**YOUR TASK**
Whenever a line in the data below includes the string "with", copy it out.

◆ ◆ ◆ ◆

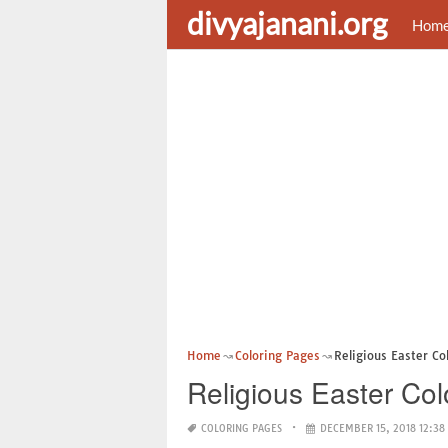
divyajanani.org
Hom
Home
Coloring Pages
Religious Easter Co
Religious Easter Col
COLORING PAGES
DECEMBER 15, 2018 12:38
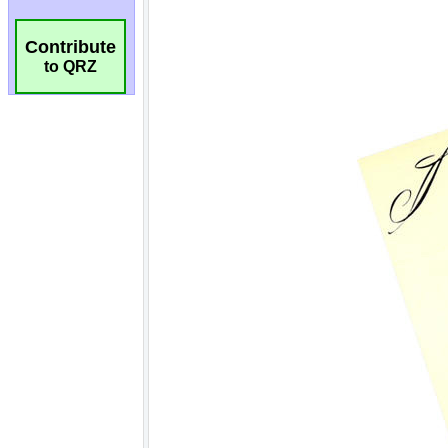
Contribute
to QRZ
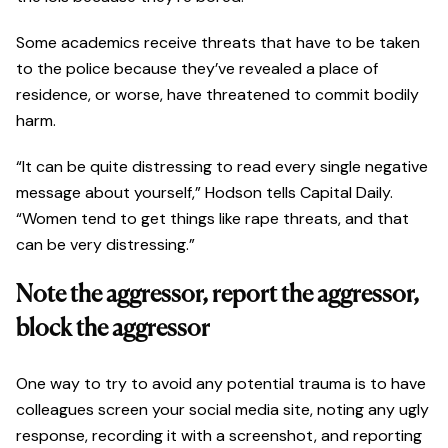
Some academics receive threats that have to be taken
to the police because they’ve revealed a place of
residence, or worse, have threatened to commit bodily
harm.
“It can be quite distressing to read every single negative
message about yourself,” Hodson tells Capital Daily.
“Women tend to get things like rape threats, and that
can be very distressing.”
Note the aggressor, report the aggressor,
block the aggressor
One way to try to avoid any potential trauma is to have
colleagues screen your social media site, noting any ugly
response, recording it with a screenshot, and reporting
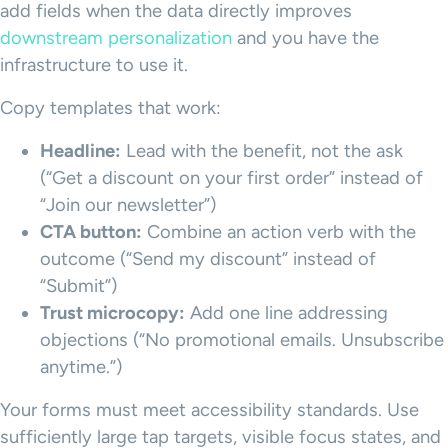
add fields when the data directly improves
downstream personalization
and you have the
infrastructure to use it.
Copy templates that work:
Headline:
Lead with the benefit, not the ask
(“Get a discount on your first order” instead of
“Join our newsletter”)
CTA button:
Combine an action verb with the
outcome (“Send my discount” instead of
“Submit”)
Trust microcopy:
Add one line addressing
objections (“No promotional emails. Unsubscribe
anytime.”)
Your forms must meet accessibility standards. Use
sufficiently large tap targets, visible focus states, and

◆ ◆ ◆ ◆

**ANSWER**
response, recording it with a screenshot, and reporting
Lead with the benefit, not the ask
Combine an action verb with the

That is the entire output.